- **What to do**:
Transcribe the records below exactly as they appear.

(Collected data)

Start of Block

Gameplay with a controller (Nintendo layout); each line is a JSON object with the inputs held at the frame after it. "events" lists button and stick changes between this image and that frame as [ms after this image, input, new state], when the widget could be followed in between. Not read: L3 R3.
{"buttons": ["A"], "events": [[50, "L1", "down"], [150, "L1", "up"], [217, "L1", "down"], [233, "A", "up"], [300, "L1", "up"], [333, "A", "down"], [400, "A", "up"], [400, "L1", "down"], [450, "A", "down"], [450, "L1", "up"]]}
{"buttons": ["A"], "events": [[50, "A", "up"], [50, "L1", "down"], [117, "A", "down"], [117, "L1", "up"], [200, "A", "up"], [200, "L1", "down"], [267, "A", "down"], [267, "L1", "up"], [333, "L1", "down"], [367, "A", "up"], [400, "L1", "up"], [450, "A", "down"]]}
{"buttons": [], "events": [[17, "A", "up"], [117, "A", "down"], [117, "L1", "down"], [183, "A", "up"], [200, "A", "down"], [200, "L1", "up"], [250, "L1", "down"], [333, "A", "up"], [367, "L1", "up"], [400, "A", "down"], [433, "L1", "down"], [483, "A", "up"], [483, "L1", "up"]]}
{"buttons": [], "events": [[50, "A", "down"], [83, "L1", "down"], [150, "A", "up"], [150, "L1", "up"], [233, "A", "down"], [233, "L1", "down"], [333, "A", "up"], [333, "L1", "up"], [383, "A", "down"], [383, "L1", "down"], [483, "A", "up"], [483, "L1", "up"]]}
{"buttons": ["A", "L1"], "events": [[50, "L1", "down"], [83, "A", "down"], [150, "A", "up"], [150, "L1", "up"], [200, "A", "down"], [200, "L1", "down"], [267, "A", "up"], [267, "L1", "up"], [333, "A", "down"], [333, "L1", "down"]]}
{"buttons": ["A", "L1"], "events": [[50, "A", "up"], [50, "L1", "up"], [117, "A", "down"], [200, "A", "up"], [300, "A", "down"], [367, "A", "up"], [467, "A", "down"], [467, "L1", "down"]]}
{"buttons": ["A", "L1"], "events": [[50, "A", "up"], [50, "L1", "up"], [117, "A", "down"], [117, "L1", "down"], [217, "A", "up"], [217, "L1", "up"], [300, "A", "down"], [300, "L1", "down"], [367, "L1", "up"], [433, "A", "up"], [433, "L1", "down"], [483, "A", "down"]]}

End of Block

- **Solution**:
Gameplay with a controller (Nintendo layout); each line is a JSON object with the inputs held at the frame after it. "events" lists button and stick changes between this image and that frame as [ms after this image, input, new state], when the widget could be followed in between. Not read: L3 R3.
{"buttons": ["A"], "events": [[50, "L1", "down"], [150, "L1", "up"], [217, "L1", "down"], [233, "A", "up"], [300, "L1", "up"], [333, "A", "down"], [400, "A", "up"], [400, "L1", "down"], [450, "A", "down"], [450, "L1", "up"]]}
{"buttons": ["A"], "events": [[50, "A", "up"], [50, "L1", "down"], [117, "A", "down"], [117, "L1", "up"], [200, "A", "up"], [200, "L1", "down"], [267, "A", "down"], [267, "L1", "up"], [333, "L1", "down"], [367, "A", "up"], [400, "L1", "up"], [450, "A", "down"]]}
{"buttons": [], "events": [[17, "A", "up"], [117, "A", "down"], [117, "L1", "down"], [183, "A", "up"], [200, "A", "down"], [200, "L1", "up"], [250, "L1", "down"], [333, "A", "up"], [367, "L1", "up"], [400, "A", "down"], [433, "L1", "down"], [483, "A", "up"], [483, "L1", "up"]]}
{"buttons": [], "events": [[50, "A", "down"], [83, "L1", "down"], [150, "A", "up"], [150, "L1", "up"], [233, "A", "down"], [233, "L1", "down"], [333, "A", "up"], [333, "L1", "up"], [383, "A", "down"], [383, "L1", "down"], [483, "A", "up"], [483, "L1", "up"]]}
{"buttons": ["A", "L1"], "events": [[50, "L1", "down"], [83, "A", "down"], [150, "A", "up"], [150, "L1", "up"], [200, "A", "down"], [200, "L1", "down"], [267, "A", "up"], [267, "L1", "up"], [333, "A", "down"], [333, "L1", "down"]]}
{"buttons": ["A", "L1"], "events": [[50, "A", "up"], [50, "L1", "up"], [117, "A", "down"], [200, "A", "up"], [300, "A", "down"], [367, "A", "up"], [467, "A", "down"], [467, "L1", "down"]]}
{"buttons": ["A", "L1"], "events": [[50, "A", "up"], [50, "L1", "up"], [117, "A", "down"], [117, "L1", "down"], [217, "A", "up"], [217, "L1", "up"], [300, "A", "down"], [300, "L1", "down"], [367, "L1", "up"], [433, "A", "up"], [433, "L1", "down"], [483, "A", "down"]]}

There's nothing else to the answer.